Why This Exists
Generative video has made it trivially easy to produce striking images. It hasn't made it any easier to tell a coherent story.
Working with these tools, I kept hitting the same problems:
- Visual style drifting across scenes
- Characters who subtly stop looking like themselves
- Emotional beats that never quite land
- Getting seduced by spectacle at the expense of narrative
- Burning days on iteration without structural progress
- Confusing "generating more options" with "editing"
Traditional film language took over a century to develop. Synthetic cinema is being figured out in real time, and there's no shared grammar yet.
This is my attempt to write one down — or at least, to write down the constraints that have actually helped me make better work. It's not anti-experimentation. It's a recognition that without some structure, generative tools default to noise.
Beyond Imitation
This isn't about cheaply replicating traditional filmmaking. I'm not interested in building cut-rate digital substitutes for real production.
What excites me is the stuff these tools can do that nothing else can:
- Impossible camera movement
- Environments that evolve in real time
- Audio-reactive imagery
- Interactive narrative structures
- Remixable worlds
- Fluid, unstable point of view
The goal isn't imitation — it's expansion. I use structure to protect the story so I can explore what conventional cinema physically can't do.
Principles
-
Meaning over beauty.
The machine generates infinite stunning visuals. I've learned that unless an image advances the story and serves the beat, it's worthless — however gorgeous it looks. The story is sovereign.
-
The script has to carry intent.
A traditional screenplay isn't enough.
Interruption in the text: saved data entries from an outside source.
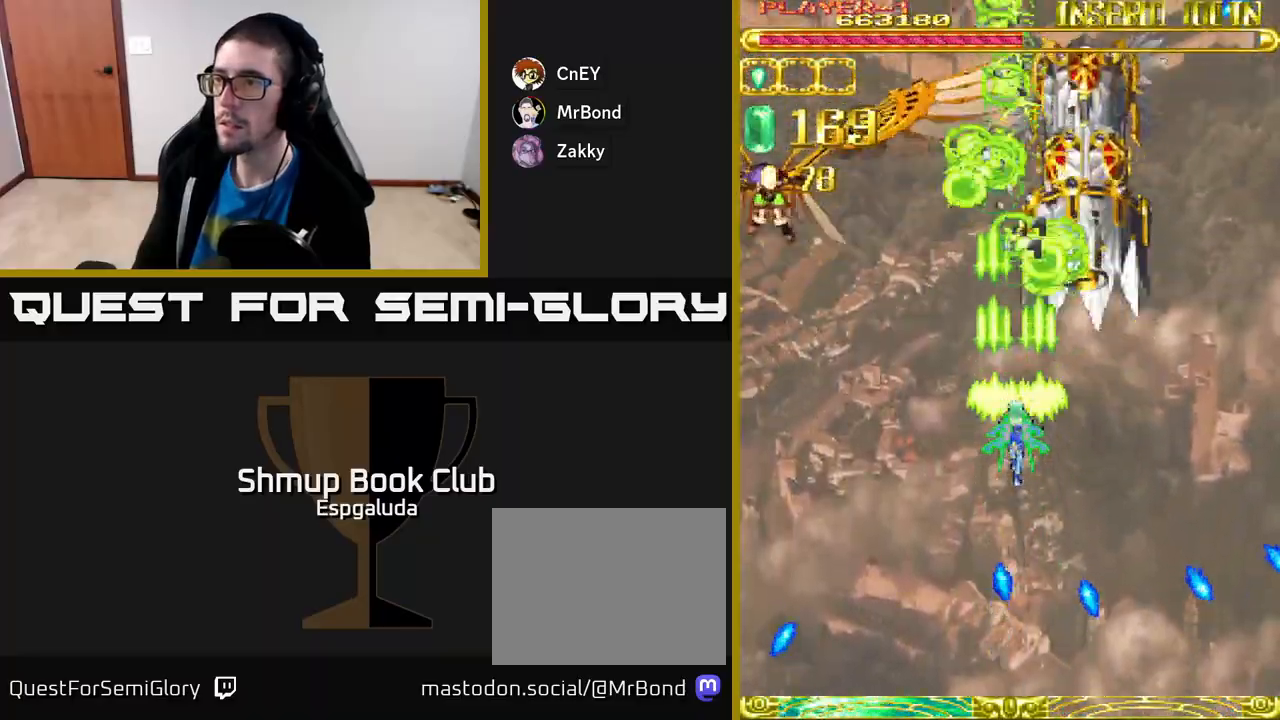
{"buttons": ["A", "DPAD_DOWN"], "left_stick": "center", "events": [[333, "DPAD_RIGHT", "down"], [383, "DPAD_DOWN", "down"], [417, "DPAD_RIGHT", "up"]]}
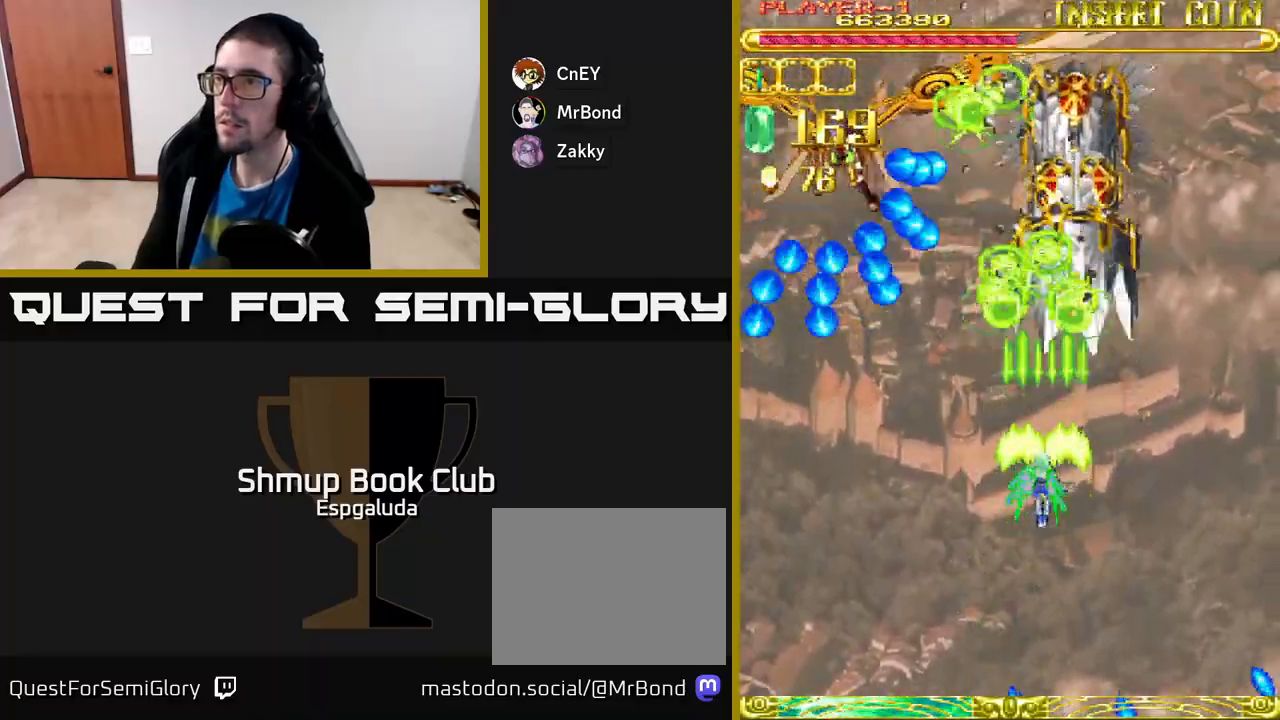
{"buttons": ["A", "DPAD_LEFT"], "left_stick": "center", "events": [[433, "DPAD_DOWN", "up"], [467, "DPAD_LEFT", "down"]]}
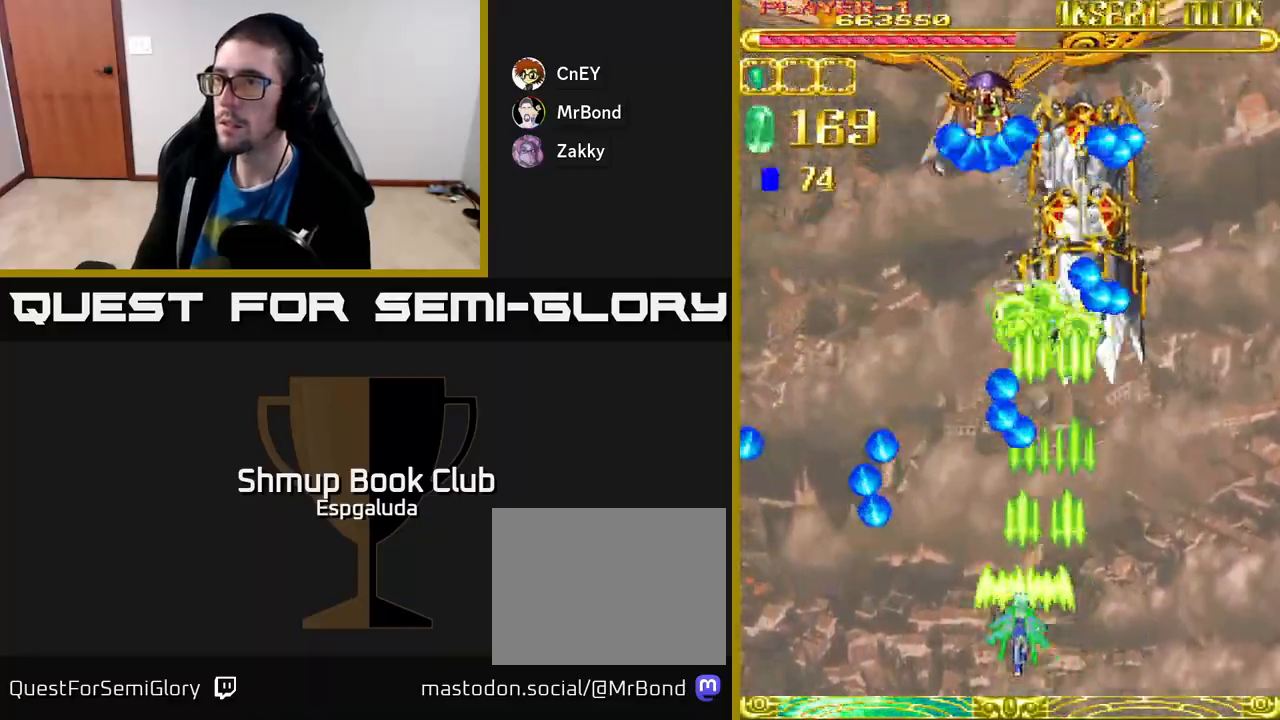
{"buttons": ["A"], "left_stick": "center", "events": [[50, "DPAD_UP", "down"], [100, "DPAD_LEFT", "up"], [417, "DPAD_UP", "up"]]}
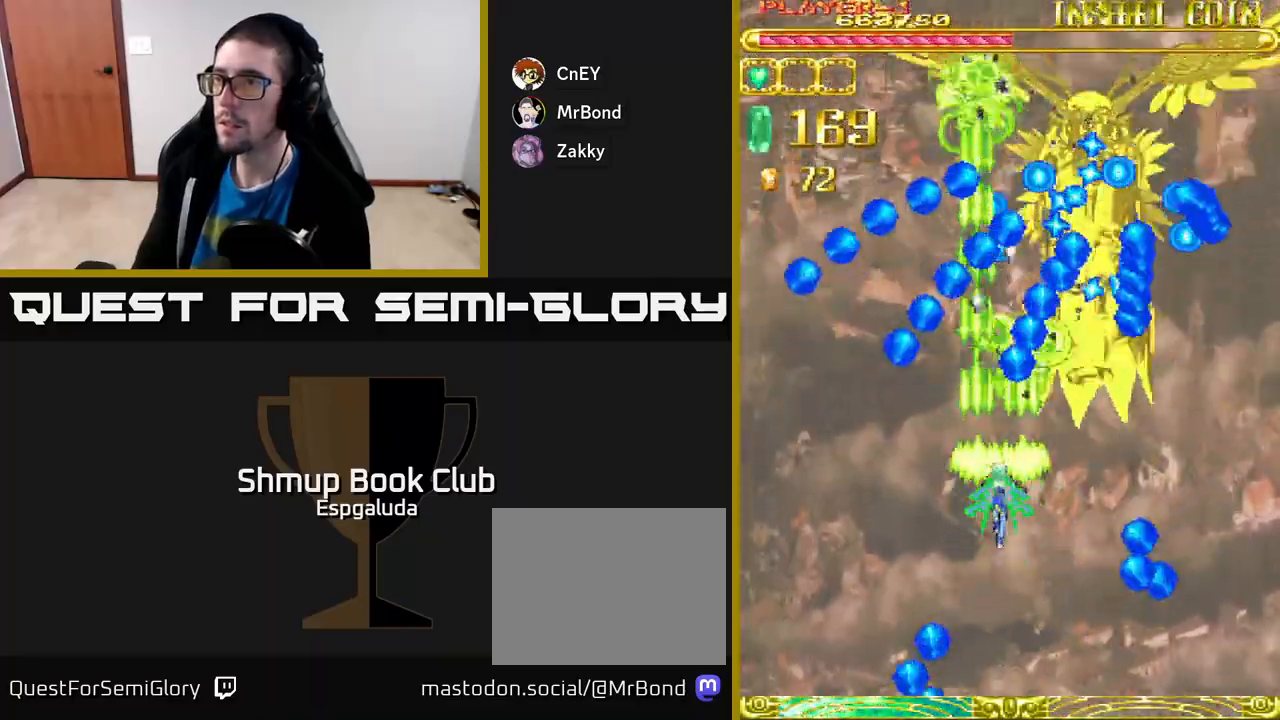
{"buttons": ["A"], "left_stick": "center", "events": [[83, "DPAD_DOWN", "down"], [300, "DPAD_DOWN", "up"], [317, "DPAD_LEFT", "down"], [433, "DPAD_LEFT", "up"]]}
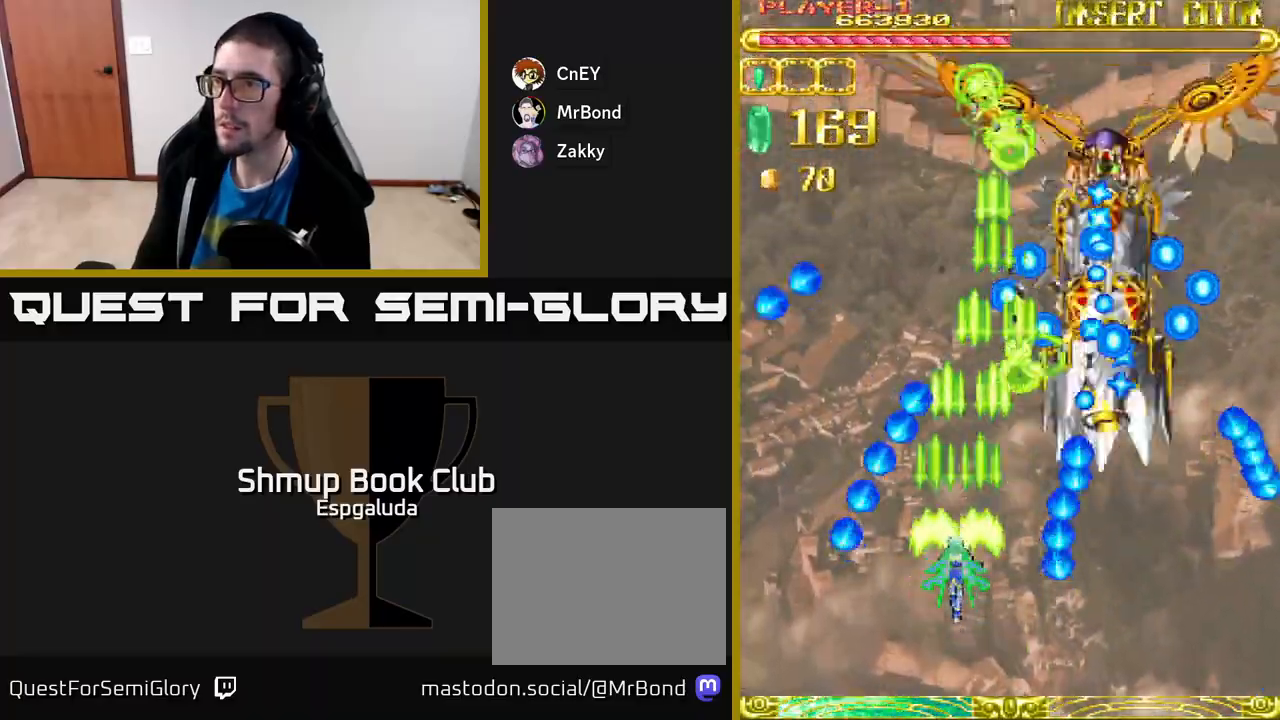
{"buttons": ["A"], "left_stick": "center", "events": [[150, "DPAD_RIGHT", "down"], [250, "DPAD_RIGHT", "up"]]}
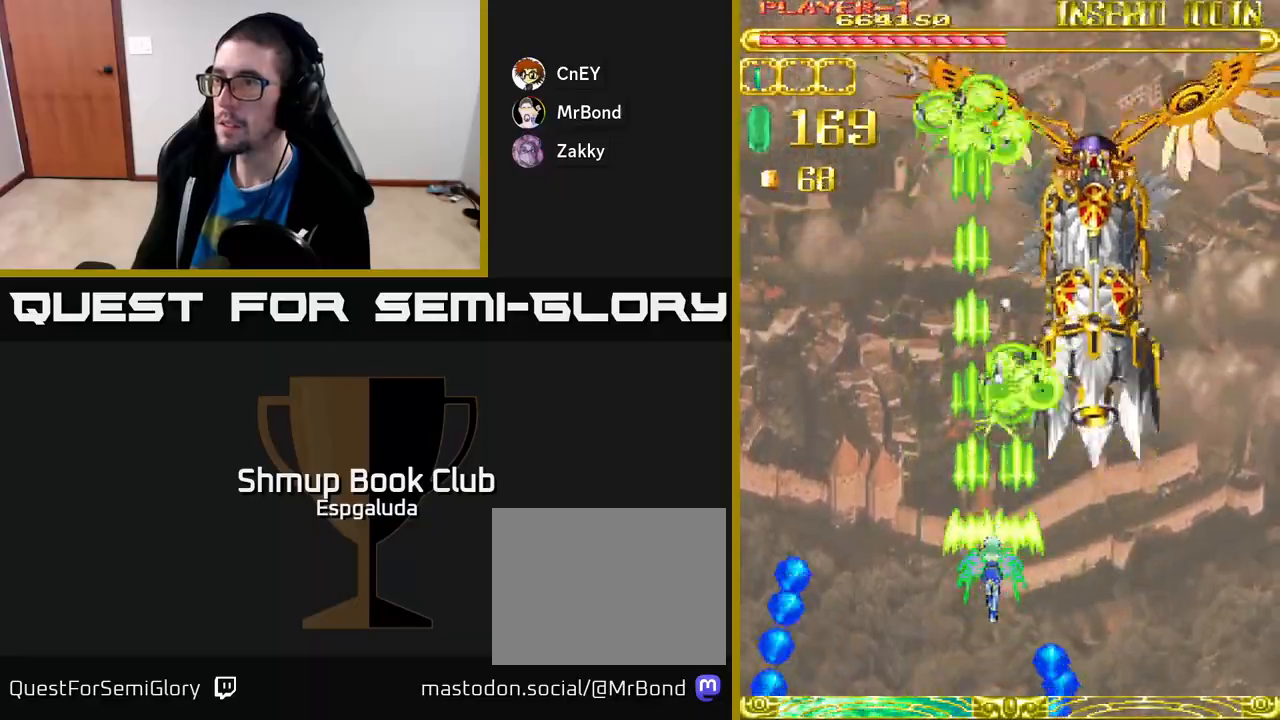
{"buttons": ["A"], "left_stick": "center", "events": [[183, "DPAD_LEFT", "down"], [267, "DPAD_LEFT", "up"]]}
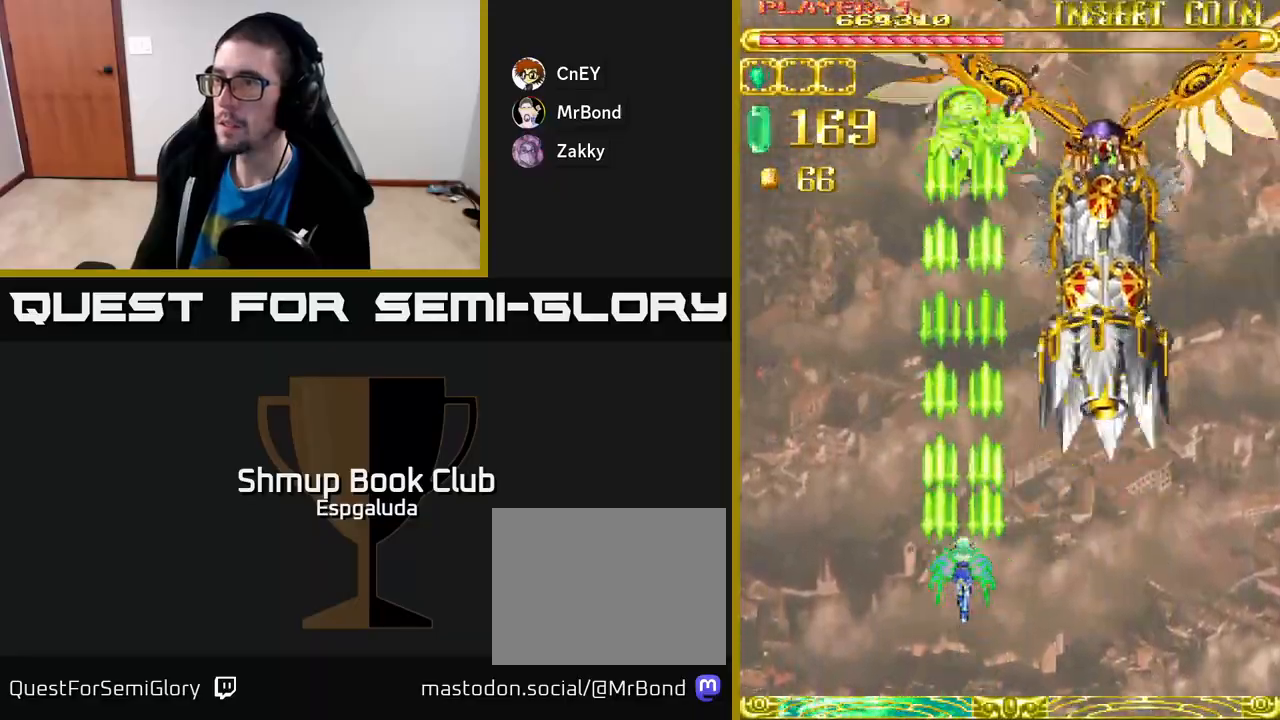
{"buttons": ["A"], "left_stick": "center", "events": []}
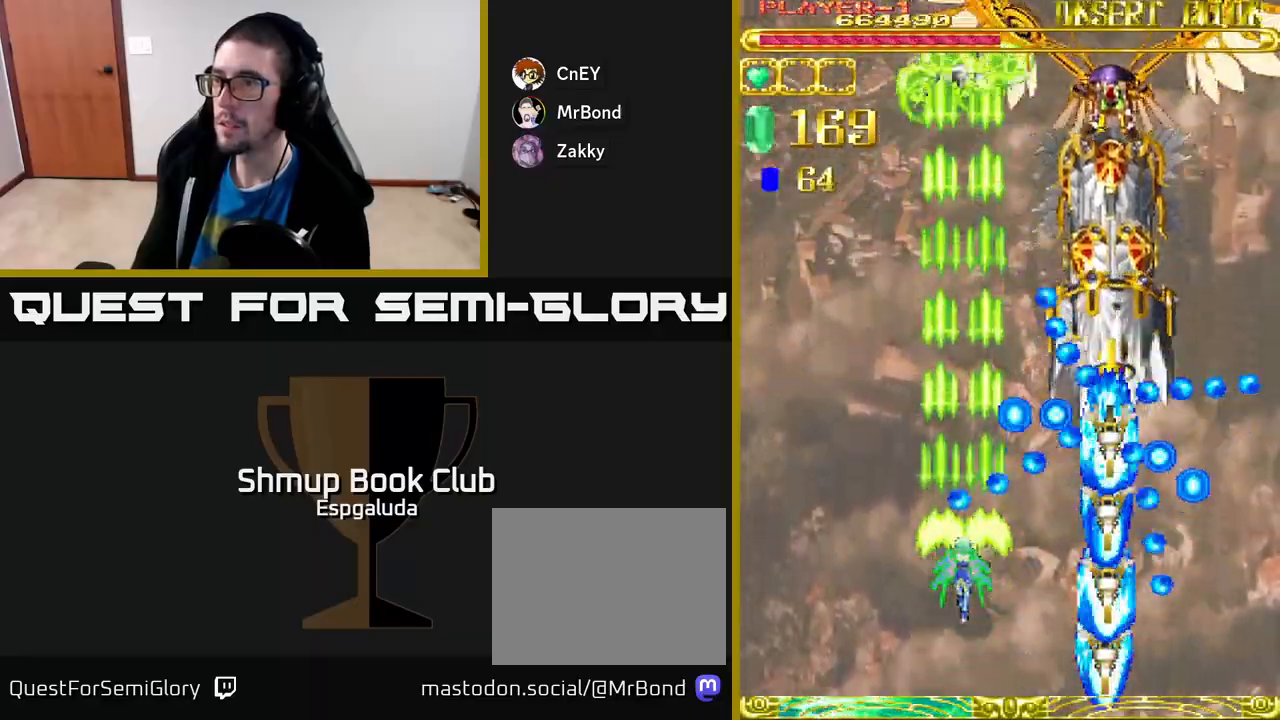
{"buttons": ["A"], "left_stick": "center", "events": []}
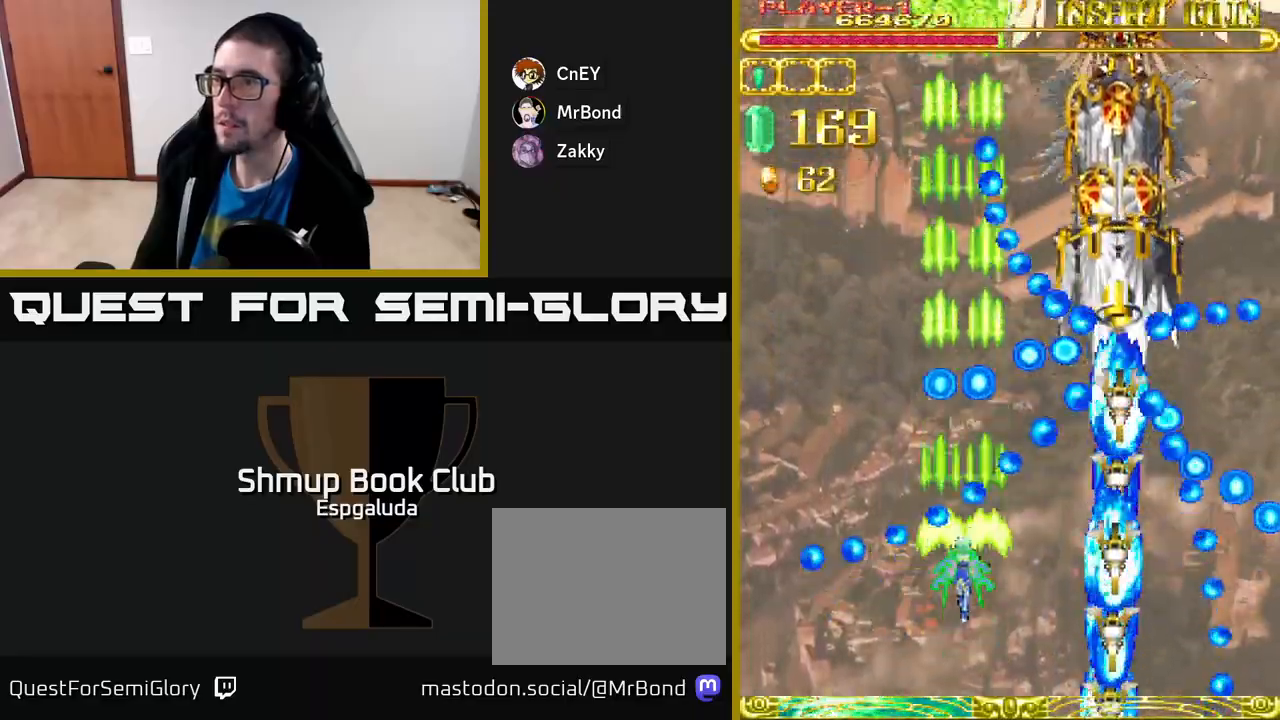
{"buttons": ["A"], "left_stick": "center", "events": [[67, "DPAD_RIGHT", "down"], [150, "DPAD_RIGHT", "up"], [433, "DPAD_RIGHT", "down"], [467, "DPAD_RIGHT", "up"]]}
AI doesn't read subtext; it executes literally. I now write emotional and visual intent explicitly into the script, because if there's any ambiguity, the machine will find the least interesting interpretation.
-
Human performance anchors emotion.
When prompts fail to land a crucial emotional beat — and they will — I don't burn hours regenerating. I step in. A recorded vocal take or a physical performance reference can guide the machine in ways that no prompt manages alone.
-
Stress-test the aesthetic early.
A visual style is a technical commitment. Before I lock anything, I test it in motion, in wide shots, with multiple characters. If it can't be reproduced consistently and efficiently, I discard it. This has saved me from beautiful dead ends more times than I can count.
-
Lock identity before you generate.
In a medium where everything morphs, character identity has to be fixed. I fully design every character before a single scene is generated. No improvising identity mid-project — that way lies drift and continuity nightmares.
-
Impose geography.
AI doesn't understand space. I define camera position, character blocking, sightlines, and light direction before generation. Sketches, diagrams, 3D blockouts — format doesn't matter. What matters is a coherent, repeatable spatial layout that the machine can't silently rearrange.
-
One frame anchors the scene.
Before I generate any motion, I lock a single definitive frame. This establishes lighting, tone, and the reality of the scene. Everything generated after has to obey that anchor.
-
Singular authority, locked workflow.
I've seen what happens when creative authority is diffused and everyone invents their own pipeline mid-production. It's chaos. The workflow gets standardized before production begins. Assets, models, prompt structures — all locked. No one invents new processes once we're rolling.
-
Generation is deliberate.
Generation is a production act, not a slot machine. Thinking happens before the machine is turned on. I plan rigorously specifically so that when a meaningful accident appears, I can recognise it and use it — instead of drowning in options.
-
Resist the drift.
Characters and worlds must not slowly mutate over time. Object permanence is a promise to the audience. Every time I've let it slide, thinking "it's close enough," I've regretted it.
-
Truth beats accuracy.
If an unpredictable generation captures the right emotion, it's valid. A flawed image that feels true is better than a flawless image that feels empty. This one took me a while to trust.
-
Embrace meaningful chaos.
The medium is inherently unstable. Texture and atmosphere will breathe and shift — that's fine, sometimes it's beautiful. But the narrative can't. The story stays locked even when the surface moves.
-
Don't chase perfection.
Endless regeneration kills momentum. If the beat lands, the shot is done. Move on. I've lost whole days to the "one more try" loop and the final result was rarely better than the version I had at hour one.
-
Sound is structural, not secondary.
Sound carries emotion as much as image — sometimes more. I define dialogue, silence, score, and texture at the script stage, not as an afterthought. When AI audio fails (and it does), human performance anchors truth.
-
Editing completes the work.
Generations provide raw material. The edit defines rhythm, pacing, and emotional flow. My job during generation is to deliver clear, consistent footage that serves the script. The structural decisions — timing, momentum, the shape of the whole thing — happen in the edit.
-
Explore what only this medium can do.
This is the most important one. Synthetic cinema isn't a cost-saving replica of traditional film. It introduces capabilities that didn't exist before. I actively push into those spaces. Structure exists to protect the story — not to limit what the form can become.
Revision Clause
This medium is evolving fast. These principles are working constraints, not permanent law. As the tools change and I learn more, this framework should change too.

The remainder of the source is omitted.